AI-Supported Org Design
A larger landscape than individual productivity
AI, of course, can be used to improve the performance of individual single-skilled specialists, and this is what we see as of 2025 — but there is a much larger landscape. Let me share.
AI-Supported Org Design — AI OD for short — will become a hugely impactful topic affecting all of us and all the organizations in which we work.
AI OD is the strategic practice of applying AI (agents and other upcoming innovations) to continuously inform, accelerate, and personalize how an organization is structured, how it evolves, and how its people learn.
It is not about replacing managers or employees. It is about empowering us to design adaptable, resilient orgs with fewer structural overhauls and more intelligence baked into the day-to-day.
Two principles anchor it:
- The core organizing principle: AI makes versatile teams viable.
- The core operating principle: With multi-learning as the engine.
How do these principles differ from applying AI for individual performance gains? Let me unpack.
Organizing principle: AI makes versatile teams viable
Most organizations are still designed around narrow specialization — single-skill roles, component ownership, hand-offs between functions. That design made sense when learning a new craft was slow and expensive.
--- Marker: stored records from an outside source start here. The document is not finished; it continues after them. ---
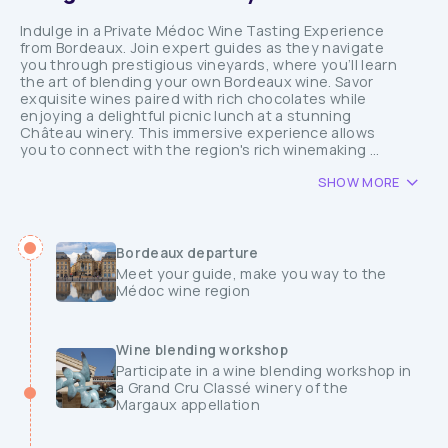
Indulge in a Private Médoc Wine Tasting Experience
from Bordeaux. Join expert guides as they navigate
you through prestigious vineyards, where you’ll learn
the art of blending your own Bordeaux wine. Savor
exquisite wines paired with rich chocolates while
enjoying a delightful picnic lunch at a stunning
Château winery. This immersive experience allows
you to connect with the region's rich winemaking ...
SHOW MORE
Bordeaux departure
Meet your guide, make you way to the
Médoc wine region
Wine blending workshop
Participate in a wine blending workshop in
a Grand Cru Classé winery of the
Margaux appellation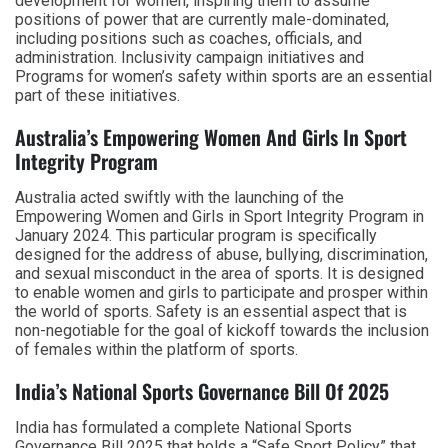
development for women, inspiring them to assume
positions of power that are currently male-dominated,
including positions such as coaches, officials, and
administration. Inclusivity campaign initiatives and
Programs for women’s safety within sports are an essential
part of these initiatives.
Australia’s Empowering Women And Girls In Sport
Integrity Program
Australia acted swiftly with the launching of the
Empowering Women and Girls in Sport Integrity Program in
January 2024. This particular program is specifically
designed for the address of abuse, bullying, discrimination,
and sexual misconduct in the area of sports. It is designed
to enable women and girls to participate and prosper within
the world of sports. Safety is an essential aspect that is
non-negotiable for the goal of kickoff towards the inclusion
of females within the platform of sports.
India’s National Sports Governance Bill Of 2025
India has formulated a complete National Sports
Governance Bill 2025 that holds a “Safe Sport Policy” that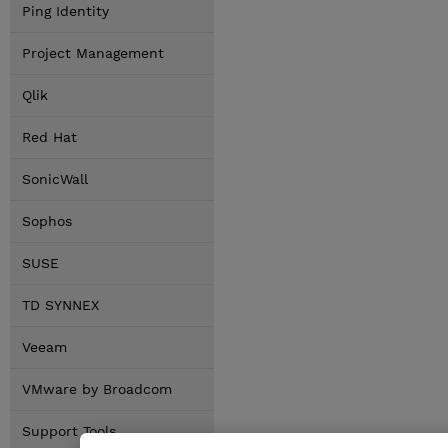
Ping Identity
Project Management
Qlik
Red Hat
SonicWall
Sophos
SUSE
TD SYNNEX
Veeam
VMware by Broadcom
Support Tools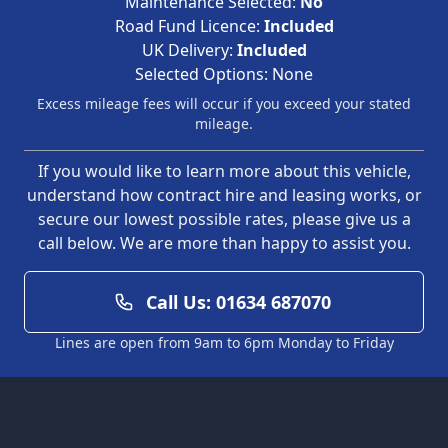
Maintenance Selected:
No
Road Fund Licence:
Included
UK Delivery:
Included
Selected Options:
None
Excess mileage fees will occur if you exceed your stated
mileage.
If you would like to learn more about this vehicle,
understand how contract hire and leasing works, or
secure our lowest possible rates, please give us a
call below. We are more than happy to assist you.
Call Us: 01634 687070
Lines are open from 9am to 6pm Monday to Friday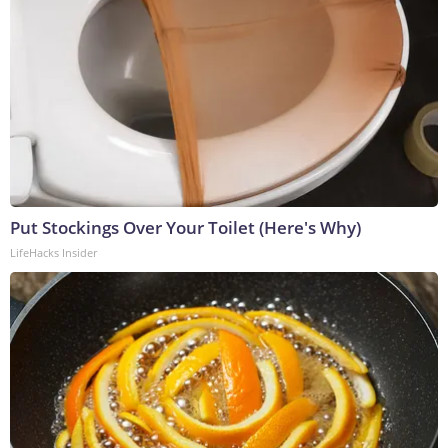
Put Stockings Over Your Toilet (Here's Why)
LifeHacks Insider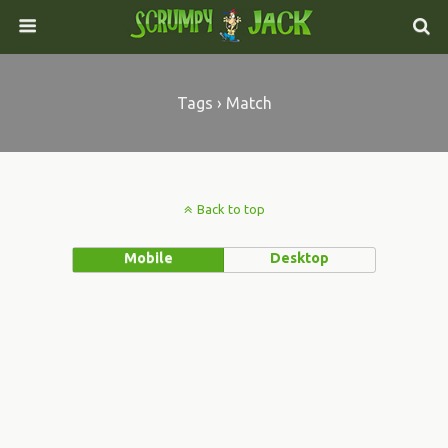
Tags › Match
Back to top
Mobile
Desktop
AI changes the economics of learning. When an AI agent can teach a backend developer the basics of customer support flow, or walk a support agent through writing a Python script, the cost of acquiring adjacent skills collapses. What used to require a re-org now becomes a learning act inside the team.
That is what unlocks versatile teams — teams broad enough to follow the work end-to-end, with AI as the always-available teacher and accelerator.
Operating principle: with multi-learning as the engine
If we unpack this principle, it is all about applying AI to support the organization's development direction and accelerate its evolution to gain high performance and other competitive advantages.
That is strategic AI application.
Three sub-principles guide it:
#1 — Multi-learning enables adaptivity
Especially in Adaptive Topologies (see the Org Topologies primer for details), learning — not just delivery — is the primary currency. AI enables this by making the unknown known and the unlearnable learnable, with ease.
Sample scenarios:
- A backend developer shadows a customer support session and begins contributing to onboarding scripts.
- A frontline support agent learns enough Python to automate common diagnostic steps, reducing ticket escalations and easing the load on developers.
- An end-to-end team includes privacy review and data protection steps in their regular sprint workflow — not because they were forced to, but because someone on the team got curious, shadowed legal, and brought that knowledge back in.
- A delivery manager starts using AI tools like Cursor or GitHub Copilot — not to replace anyone, but to better understand how her teams are using it, what it is good at, and the current limits.
#2 — Matching work to skill in real time
Rather than static org charts or disruptive reshuffles, AI supports the continuous alignment of skills to work based on live data and evolving interests. When multi-learning is too expensive, AIs will suggest micro-reteaming without major upheaval as a temporary, quick-fix solution.
- Static matching: pre-analyze and pre-plan work.
- Dynamic reteaming: reallocate people when needed.
- Multi-learning: give people the mandate to learn.
When multi-learning is a part of work, managers do not need to waste time and energy preplanning or reteaming. People can follow the work and learn what is necessary to achieve the expected outcomes.
#3 — Learning becomes the flow
AI agents will surface relevant prior work and recommend five-minute learning prompts when patterns emerge.
"Team X solved this two sprints ago."
"Want to see how testing was solved in a similar sprint?"
That is learning embedded in the flow of work, not pulled out into a separate training program.
Strategic AI in org design
AI-powered org design harnesses AI to make teams inherently versatile and learning deeply integrated — driving adaptable, resilient organizations without the need for constant structural upheaval.
This requires practicing a new mindset: seeing AI not as a tool to output more, but as a strategic lever that enables humans with easier multi-learning and higher outcomes.
AI OD is not a productivity story. It is an organizational design story — with AI as the amplifier of human adaptability.
That is what Org Topologies offers as a field guide for leaders in this disruptive era of AI we all happen to live in, in collaboration with Roland Flemm and Craig Larman.